List the lines of this listing that hold the word "building".

====== Supplied data

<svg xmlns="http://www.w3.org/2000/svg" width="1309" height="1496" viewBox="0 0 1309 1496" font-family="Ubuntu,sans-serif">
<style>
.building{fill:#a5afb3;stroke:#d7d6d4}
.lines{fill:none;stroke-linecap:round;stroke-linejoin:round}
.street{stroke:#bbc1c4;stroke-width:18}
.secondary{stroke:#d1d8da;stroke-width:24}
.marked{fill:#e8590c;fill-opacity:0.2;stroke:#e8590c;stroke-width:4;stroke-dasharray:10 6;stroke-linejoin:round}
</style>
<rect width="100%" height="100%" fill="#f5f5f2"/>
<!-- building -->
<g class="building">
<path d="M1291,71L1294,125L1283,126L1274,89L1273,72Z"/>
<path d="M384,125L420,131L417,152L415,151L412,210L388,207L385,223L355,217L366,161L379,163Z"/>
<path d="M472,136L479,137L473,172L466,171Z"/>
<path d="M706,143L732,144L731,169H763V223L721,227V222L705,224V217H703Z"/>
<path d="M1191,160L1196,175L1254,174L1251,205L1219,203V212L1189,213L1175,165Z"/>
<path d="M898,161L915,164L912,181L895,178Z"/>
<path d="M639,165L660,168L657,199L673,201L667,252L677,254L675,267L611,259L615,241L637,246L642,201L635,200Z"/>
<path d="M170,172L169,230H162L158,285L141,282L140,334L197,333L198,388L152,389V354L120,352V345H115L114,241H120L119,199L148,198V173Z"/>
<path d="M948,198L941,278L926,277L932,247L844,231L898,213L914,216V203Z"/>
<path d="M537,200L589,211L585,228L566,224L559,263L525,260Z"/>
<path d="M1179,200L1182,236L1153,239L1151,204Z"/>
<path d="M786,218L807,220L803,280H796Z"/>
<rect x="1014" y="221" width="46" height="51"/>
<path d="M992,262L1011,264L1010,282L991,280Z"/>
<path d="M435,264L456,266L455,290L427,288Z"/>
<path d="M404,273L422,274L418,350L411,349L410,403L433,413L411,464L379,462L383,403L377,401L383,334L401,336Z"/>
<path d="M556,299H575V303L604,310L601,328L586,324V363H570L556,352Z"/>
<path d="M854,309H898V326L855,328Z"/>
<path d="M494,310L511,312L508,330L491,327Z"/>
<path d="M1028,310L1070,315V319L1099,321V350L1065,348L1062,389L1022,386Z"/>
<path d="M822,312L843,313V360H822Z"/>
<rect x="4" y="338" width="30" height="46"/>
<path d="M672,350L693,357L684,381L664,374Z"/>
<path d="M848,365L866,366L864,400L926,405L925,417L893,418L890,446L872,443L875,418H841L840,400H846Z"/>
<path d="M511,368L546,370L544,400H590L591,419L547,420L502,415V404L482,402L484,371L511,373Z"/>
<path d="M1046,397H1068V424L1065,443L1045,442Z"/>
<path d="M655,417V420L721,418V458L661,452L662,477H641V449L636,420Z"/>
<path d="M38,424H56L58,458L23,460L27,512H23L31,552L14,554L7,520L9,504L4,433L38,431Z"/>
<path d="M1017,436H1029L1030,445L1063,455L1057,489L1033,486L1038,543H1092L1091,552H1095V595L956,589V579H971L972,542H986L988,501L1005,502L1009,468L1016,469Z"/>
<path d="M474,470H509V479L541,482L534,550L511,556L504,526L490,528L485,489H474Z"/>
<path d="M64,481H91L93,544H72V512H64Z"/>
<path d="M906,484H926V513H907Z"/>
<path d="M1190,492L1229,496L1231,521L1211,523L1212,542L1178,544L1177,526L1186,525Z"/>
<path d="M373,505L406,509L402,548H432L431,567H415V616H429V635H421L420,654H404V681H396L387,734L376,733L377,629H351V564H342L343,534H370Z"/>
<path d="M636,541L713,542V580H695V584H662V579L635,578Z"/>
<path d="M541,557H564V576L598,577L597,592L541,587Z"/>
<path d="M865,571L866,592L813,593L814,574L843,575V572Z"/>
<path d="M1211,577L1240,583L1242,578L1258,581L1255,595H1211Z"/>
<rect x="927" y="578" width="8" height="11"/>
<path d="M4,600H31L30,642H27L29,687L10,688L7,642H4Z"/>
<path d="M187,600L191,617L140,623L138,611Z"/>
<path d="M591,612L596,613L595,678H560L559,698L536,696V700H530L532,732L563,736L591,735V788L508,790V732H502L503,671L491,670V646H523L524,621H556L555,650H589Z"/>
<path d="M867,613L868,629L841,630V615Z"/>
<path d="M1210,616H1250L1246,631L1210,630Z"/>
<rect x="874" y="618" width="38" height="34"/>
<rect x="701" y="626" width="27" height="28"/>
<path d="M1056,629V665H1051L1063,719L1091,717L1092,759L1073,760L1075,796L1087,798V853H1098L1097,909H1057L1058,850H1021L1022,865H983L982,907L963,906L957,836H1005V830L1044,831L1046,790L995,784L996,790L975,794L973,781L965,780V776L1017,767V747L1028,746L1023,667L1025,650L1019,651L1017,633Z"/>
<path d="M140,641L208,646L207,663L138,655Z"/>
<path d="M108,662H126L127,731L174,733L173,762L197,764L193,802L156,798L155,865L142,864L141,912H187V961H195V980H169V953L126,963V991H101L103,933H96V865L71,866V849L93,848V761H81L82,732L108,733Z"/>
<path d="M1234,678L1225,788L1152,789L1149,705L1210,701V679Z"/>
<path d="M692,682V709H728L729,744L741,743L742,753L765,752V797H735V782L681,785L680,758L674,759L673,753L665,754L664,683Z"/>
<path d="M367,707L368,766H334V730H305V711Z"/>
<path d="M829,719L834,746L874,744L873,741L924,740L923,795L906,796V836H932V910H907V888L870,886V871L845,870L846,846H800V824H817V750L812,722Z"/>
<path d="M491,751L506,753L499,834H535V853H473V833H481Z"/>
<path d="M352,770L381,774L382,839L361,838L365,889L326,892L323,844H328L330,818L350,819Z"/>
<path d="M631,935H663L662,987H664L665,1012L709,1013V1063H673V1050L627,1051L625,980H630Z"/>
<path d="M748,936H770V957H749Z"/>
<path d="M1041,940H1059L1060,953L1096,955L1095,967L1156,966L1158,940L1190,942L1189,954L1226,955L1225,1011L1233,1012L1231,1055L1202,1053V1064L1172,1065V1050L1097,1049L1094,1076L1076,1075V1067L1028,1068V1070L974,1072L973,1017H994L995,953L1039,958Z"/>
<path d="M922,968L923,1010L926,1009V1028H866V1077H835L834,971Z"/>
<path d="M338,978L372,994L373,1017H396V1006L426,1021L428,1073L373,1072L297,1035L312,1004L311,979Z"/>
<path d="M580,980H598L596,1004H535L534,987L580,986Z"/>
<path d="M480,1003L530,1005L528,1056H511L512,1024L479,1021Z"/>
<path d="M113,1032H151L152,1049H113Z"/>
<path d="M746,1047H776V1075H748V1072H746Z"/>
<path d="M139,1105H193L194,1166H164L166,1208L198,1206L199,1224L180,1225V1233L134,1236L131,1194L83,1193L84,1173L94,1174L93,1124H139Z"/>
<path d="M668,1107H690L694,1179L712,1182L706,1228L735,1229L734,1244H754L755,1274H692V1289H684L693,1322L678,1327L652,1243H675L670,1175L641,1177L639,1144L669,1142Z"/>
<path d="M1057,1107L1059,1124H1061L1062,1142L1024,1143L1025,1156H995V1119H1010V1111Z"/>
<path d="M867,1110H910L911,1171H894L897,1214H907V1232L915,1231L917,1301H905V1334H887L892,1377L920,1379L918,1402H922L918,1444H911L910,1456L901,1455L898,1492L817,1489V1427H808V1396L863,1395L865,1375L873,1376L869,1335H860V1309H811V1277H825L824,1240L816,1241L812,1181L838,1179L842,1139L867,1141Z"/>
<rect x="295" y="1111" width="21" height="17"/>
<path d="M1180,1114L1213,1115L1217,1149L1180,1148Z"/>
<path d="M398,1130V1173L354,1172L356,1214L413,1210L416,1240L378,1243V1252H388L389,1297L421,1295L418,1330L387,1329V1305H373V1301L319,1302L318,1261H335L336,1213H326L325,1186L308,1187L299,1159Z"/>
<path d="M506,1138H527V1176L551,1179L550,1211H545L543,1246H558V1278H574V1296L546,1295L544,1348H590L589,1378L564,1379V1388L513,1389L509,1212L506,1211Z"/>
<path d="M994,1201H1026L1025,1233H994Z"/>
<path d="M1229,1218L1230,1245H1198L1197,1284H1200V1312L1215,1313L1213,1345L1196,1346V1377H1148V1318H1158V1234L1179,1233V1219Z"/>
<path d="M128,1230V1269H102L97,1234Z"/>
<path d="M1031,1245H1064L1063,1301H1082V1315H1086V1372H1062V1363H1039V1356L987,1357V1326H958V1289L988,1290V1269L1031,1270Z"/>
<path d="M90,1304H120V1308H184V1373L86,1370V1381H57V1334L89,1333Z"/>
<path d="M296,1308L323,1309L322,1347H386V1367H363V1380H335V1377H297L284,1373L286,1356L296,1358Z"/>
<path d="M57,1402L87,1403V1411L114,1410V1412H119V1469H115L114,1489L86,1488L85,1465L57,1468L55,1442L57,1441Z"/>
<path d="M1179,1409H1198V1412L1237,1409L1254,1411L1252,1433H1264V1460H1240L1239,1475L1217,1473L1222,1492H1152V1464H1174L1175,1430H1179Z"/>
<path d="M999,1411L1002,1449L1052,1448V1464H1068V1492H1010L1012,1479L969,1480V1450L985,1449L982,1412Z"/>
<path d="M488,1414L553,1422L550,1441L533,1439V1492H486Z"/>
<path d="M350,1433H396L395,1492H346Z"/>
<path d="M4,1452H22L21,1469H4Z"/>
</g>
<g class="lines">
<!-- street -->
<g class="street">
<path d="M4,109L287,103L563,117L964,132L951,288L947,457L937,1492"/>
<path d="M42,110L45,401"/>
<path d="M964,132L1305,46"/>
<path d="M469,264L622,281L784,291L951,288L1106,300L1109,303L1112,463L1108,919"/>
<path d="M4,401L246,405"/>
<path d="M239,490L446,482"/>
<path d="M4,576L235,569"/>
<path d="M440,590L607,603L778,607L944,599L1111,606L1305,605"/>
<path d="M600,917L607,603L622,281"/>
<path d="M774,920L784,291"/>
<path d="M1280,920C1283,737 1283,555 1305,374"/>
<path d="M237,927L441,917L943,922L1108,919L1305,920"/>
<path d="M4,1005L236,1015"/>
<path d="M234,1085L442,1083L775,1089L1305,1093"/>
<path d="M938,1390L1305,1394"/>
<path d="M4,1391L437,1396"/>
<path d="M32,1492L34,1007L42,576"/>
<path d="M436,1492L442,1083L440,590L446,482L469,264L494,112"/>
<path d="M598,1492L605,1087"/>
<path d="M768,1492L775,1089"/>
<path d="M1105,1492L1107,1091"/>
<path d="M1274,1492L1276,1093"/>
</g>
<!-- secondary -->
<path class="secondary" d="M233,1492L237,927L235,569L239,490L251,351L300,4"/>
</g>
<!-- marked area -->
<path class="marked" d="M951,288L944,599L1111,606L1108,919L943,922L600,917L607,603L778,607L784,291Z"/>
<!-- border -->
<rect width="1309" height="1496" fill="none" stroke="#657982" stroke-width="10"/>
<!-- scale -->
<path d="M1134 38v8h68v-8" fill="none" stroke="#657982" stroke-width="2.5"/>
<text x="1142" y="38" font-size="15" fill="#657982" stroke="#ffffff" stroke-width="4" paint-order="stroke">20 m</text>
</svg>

============

● Solution to the exercise:
.building{fill:#a5afb3;stroke:#d7d6d4}
<!-- building -->
<g class="building">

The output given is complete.